Cardioprotective interventions for cancer patients receiving anthracyclines
Abstract
Background
Anthracyclines are among the most effective chemotherapeutic agents in the treatment of numerous malignancies. Unfortunately, their use is limited by a dose‐dependent cardiotoxicity. In an effort to prevent this cardiotoxicity, different cardioprotective agents have been studied.
Objectives
The objective of this review was to assess the efficacy of different cardioprotective agents in preventing heart damage in cancer patients treated with anthracyclines.
Search methods
We searched the databases of CENTRAL (The Cochrane Library, Issue 3, 2002), MEDLINE (1966 to August 2002) and EMBASE (1980 to August 2002). In addition, we handsearched reference lists and conference proceedings of the International Society for Paediatric Oncology (SIOP) and the American Society of Clinical Oncology (ASCO) (1998 to 2002).
Selection criteria
Randomised controlled trials (RCTs) in which any cardioprotective agent was compared to no additional or placebo therapy in cancer patients (children and adults) receiving anthracyclines.

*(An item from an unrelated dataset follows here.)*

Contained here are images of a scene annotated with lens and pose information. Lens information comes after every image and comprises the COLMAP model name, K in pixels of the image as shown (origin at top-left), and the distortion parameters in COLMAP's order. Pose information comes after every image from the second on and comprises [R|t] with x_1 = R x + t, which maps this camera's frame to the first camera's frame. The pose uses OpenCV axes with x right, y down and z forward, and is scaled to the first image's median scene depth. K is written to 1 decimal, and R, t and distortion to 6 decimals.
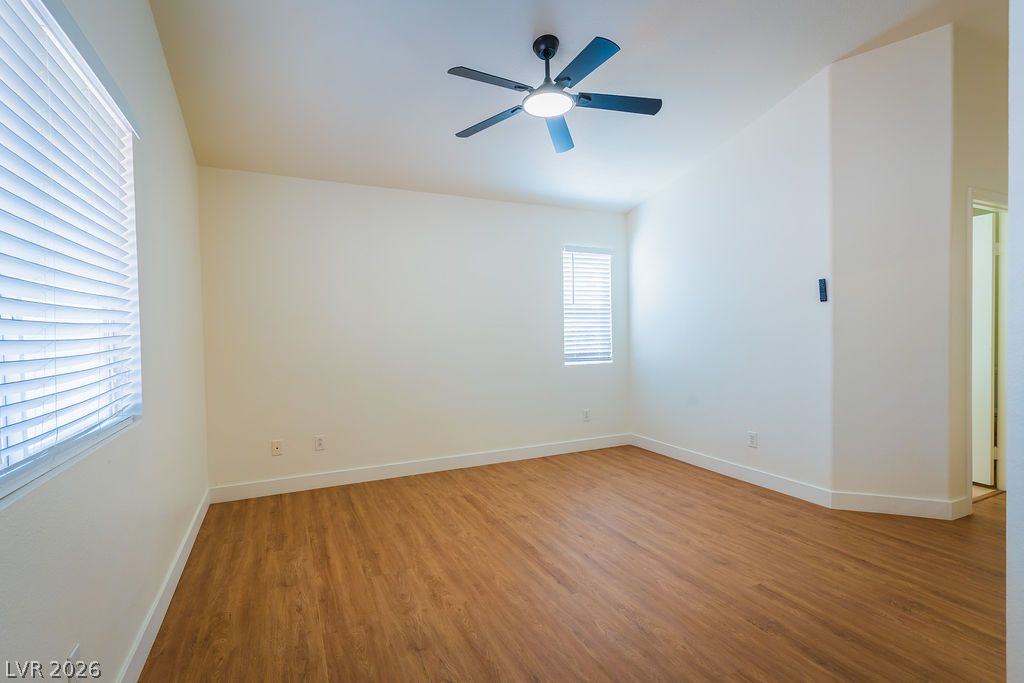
lens RADIAL K [[485.2, 0, 511.7], [0, 485.2, 342.4], [0, 0, 1]] dist [0.003544, 0.000020]
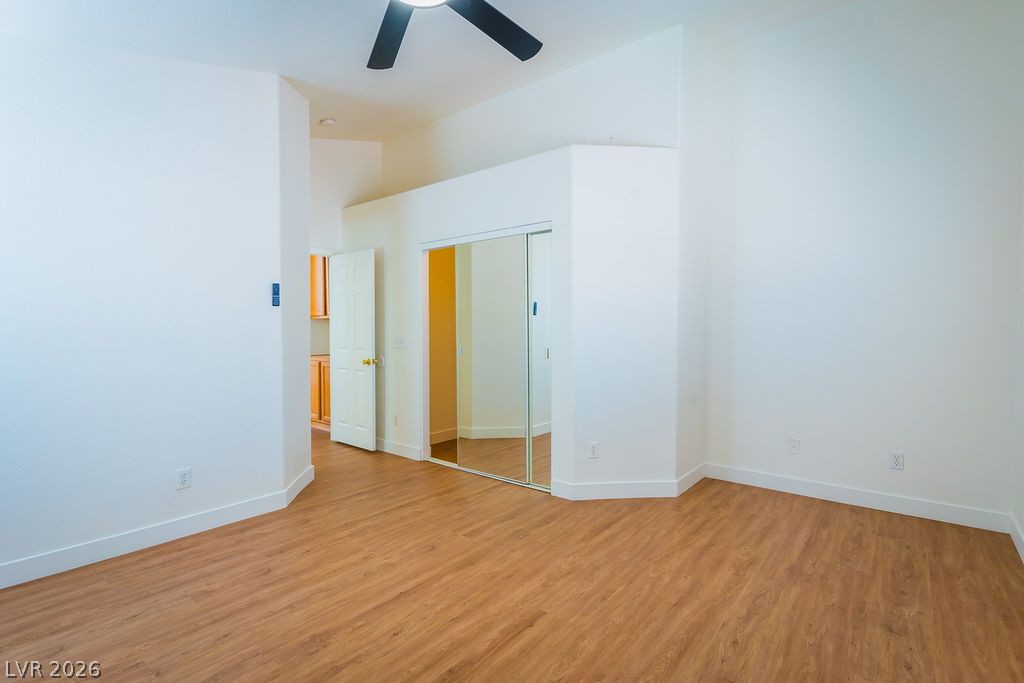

Data collection and analysis
Two reviewers independently performed the study selection, quality assessment and data‐extraction including adverse effects.
Main results
We identified RCTs for 5 cardioprotective agents: N‐acetylcysteine (1 study; 54 patients), phenetylamines (2 studies; 100 patients), coenzyme Q10 (1 study; 20 patients), combination of vitamin E, vitamin C and N‐acetylcysteine (1 study; 14 patients) and dexrazoxane (6 studies; 1013 patients). All studies had methodological limitations. Due to the insufficient number of studies, for the first four mentioned cardioprotective agents pooling of the results was impossible. None of the individual studies showed a cardioprotective effect. The meta‐analysis of the dexrazoxane‐studies showed a statistically significant benefit in favour of dexrazoxane for the occurrence of heart failure (Relative Risk (RR) = 0.28, 95% Confidence Interval (CI) 0.18 to 0.42, P < 0.00001). No statistically significant difference in response rate between the dexrazoxane and control group was found (RR = 0.88, 95% CI 0.77 to 1.01, P = 0.06), but there was some suggestion that patients treated with dexrazoxane might have a lower anti‐tumour response rate. Our meta‐analysis of survival showed no significant difference between the dexrazoxane and control group. For adverse effects pooling was impossible. However, no important differences in the occurrence of side effects were found. The majority of the patients included in this meta‐analysis were adults with advanced breast cancer.
Authors' conclusions
For cardioprotective agents for which pooling was impossible no high quality evidence was available and therefore, no definitive conclusions can be made about their efficacy. Dexrazoxane prevents heart damage, however there was some suggestion that patients treated with dexrazoxane might have a lower anti‐tumour response rate. There was no significant difference in survival between the dexrazoxane and control group. We conclude that if the risk of cardiac damage is expected to be high, it might be justified to use dexrazoxane in patients with cancer treated with anthracyclines. However, for each individual patient clinicians should weigh the cardioprotective effect of dexrazoxane against the possible risk of a lower response rate.
PICOs
Plain language summary
Dexrazoxane prevents heart damage in patients receiving anthracycline treatment but it is unclear if it reduces anti‐tumour response rate. There is a lack of evidence available for other cardioprotective agents.
Anthracyclines are among the most effective chemotherapy treatments available for various types of cancer. However, there is a risk of damage to the heart (cardiotoxicity) depending on the cumulative dose. A number of agents are available in an effort to prevent this damage. The reviewers found that for many of the agents there was no high quality evidence available and were unable to draw conclusions. For dexrazoxane, the reviewers found that it prevented heart damage, however patients treated with it might have a lower anti‐tumour response rate to the anthracycline treatment. Dexrazoxane had no effect on survival and no difference in the occurance of adverse effects was noted. Further research is needed.